» **EXERCISE OBJECTIVE**: Every record below should be printed exactly as it appears.

» **RECORD EXCERPTS**:
───

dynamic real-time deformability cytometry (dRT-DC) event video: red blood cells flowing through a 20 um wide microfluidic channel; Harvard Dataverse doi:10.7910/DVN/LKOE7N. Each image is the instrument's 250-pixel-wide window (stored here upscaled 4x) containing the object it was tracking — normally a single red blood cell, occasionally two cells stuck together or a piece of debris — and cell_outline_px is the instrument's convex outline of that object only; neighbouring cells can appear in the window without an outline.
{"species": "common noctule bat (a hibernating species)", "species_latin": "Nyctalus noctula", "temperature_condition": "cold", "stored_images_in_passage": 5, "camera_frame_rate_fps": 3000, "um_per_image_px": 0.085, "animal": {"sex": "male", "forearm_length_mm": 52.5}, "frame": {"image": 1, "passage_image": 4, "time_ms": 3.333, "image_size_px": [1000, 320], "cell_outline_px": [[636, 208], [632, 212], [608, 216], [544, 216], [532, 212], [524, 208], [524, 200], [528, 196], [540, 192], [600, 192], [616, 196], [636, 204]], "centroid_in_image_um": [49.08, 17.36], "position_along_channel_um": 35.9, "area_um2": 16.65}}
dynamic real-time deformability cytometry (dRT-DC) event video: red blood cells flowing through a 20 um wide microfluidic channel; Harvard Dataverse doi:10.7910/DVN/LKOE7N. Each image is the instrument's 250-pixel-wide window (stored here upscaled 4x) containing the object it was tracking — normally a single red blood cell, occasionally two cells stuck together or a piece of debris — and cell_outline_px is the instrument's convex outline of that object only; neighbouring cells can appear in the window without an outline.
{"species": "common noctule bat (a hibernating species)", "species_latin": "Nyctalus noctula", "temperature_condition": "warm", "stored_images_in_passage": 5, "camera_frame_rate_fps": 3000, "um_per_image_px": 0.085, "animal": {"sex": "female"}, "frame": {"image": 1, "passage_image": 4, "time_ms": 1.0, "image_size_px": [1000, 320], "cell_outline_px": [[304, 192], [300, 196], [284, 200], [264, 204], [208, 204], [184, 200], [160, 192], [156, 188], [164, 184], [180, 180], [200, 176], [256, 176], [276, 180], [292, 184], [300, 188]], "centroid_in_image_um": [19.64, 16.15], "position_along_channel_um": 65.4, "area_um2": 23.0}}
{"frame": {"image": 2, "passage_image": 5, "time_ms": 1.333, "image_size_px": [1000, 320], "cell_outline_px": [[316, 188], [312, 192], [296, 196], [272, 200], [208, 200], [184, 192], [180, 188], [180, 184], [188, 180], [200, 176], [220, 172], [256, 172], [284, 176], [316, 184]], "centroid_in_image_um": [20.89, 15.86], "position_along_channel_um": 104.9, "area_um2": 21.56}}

───

» **RESULT OF THE EXERCISE**:
dynamic real-time deformability cytometry (dRT-DC) event video: red blood cells flowing through a 20 um wide microfluidic channel; Harvard Dataverse doi:10.7910/DVN/LKOE7N. Each image is the instrument's 250-pixel-wide window (stored here upscaled 4x) containing the object it was tracking — normally a single red blood cell, occasionally two cells stuck together or a piece of debris — and cell_outline_px is the instrument's convex outline of that object only; neighbouring cells can appear in the window without an outline.
{"species": "common noctule bat (a hibernating species)", "species_latin": "Nyctalus noctula", "temperature_condition": "cold", "stored_images_in_passage": 5, "camera_frame_rate_fps": 3000, "um_per_image_px": 0.085, "animal": {"sex": "male", "forearm_length_mm": 52.5}, "frame": {"image": 1, "passage_image": 4, "time_ms": 3.333, "image_size_px": [1000, 320], "cell_outline_px": [[636, 208], [632, 212], [608, 216], [544, 216], [532, 212], [524, 208], [524, 200], [528, 196], [540, 192], [600, 192], [616, 196], [636, 204]], "centroid_in_image_um": [49.08, 17.36], "position_along_channel_um": 35.9, "area_um2": 16.65}}
dynamic real-time deformability cytometry (dRT-DC) event video: red blood cells flowing through a 20 um wide microfluidic channel; Harvard Dataverse doi:10.7910/DVN/LKOE7N. Each image is the instrument's 250-pixel-wide window (stored here upscaled 4x) containing the object it was tracking — normally a single red blood cell, occasionally two cells stuck together or a piece of debris — and cell_outline_px is the instrument's convex outline of that object only; neighbouring cells can appear in the window without an outline.
{"species": "common noctule bat (a hibernating species)", "species_latin": "Nyctalus noctula", "temperature_condition": "warm", "stored_images_in_passage": 5, "camera_frame_rate_fps": 3000, "um_per_image_px": 0.085, "animal": {"sex": "female"}, "frame": {"image": 1, "passage_image": 4, "time_ms": 1.0, "image_size_px": [1000, 320], "cell_outline_px": [[304, 192], [300, 196], [284, 200], [264, 204], [208, 204], [184, 200], [160, 192], [156, 188], [164, 184], [180, 180], [200, 176], [256, 176], [276, 180], [292, 184], [300, 188]], "centroid_in_image_um": [19.64, 16.15], "position_along_channel_um": 65.4, "area_um2": 23.0}}
{"frame": {"image": 2, "passage_image": 5, "time_ms": 1.333, "image_size_px": [1000, 320], "cell_outline_px": [[316, 188], [312, 192], [296, 196], [272, 200], [208, 200], [184, 192], [180, 188], [180, 184], [188, 180], [200, 176], [220, 172], [256, 172], [284, 176], [316, 184]], "centroid_in_image_um": [20.89, 15.86], "position_along_channel_um": 104.9, "area_um2": 21.56}}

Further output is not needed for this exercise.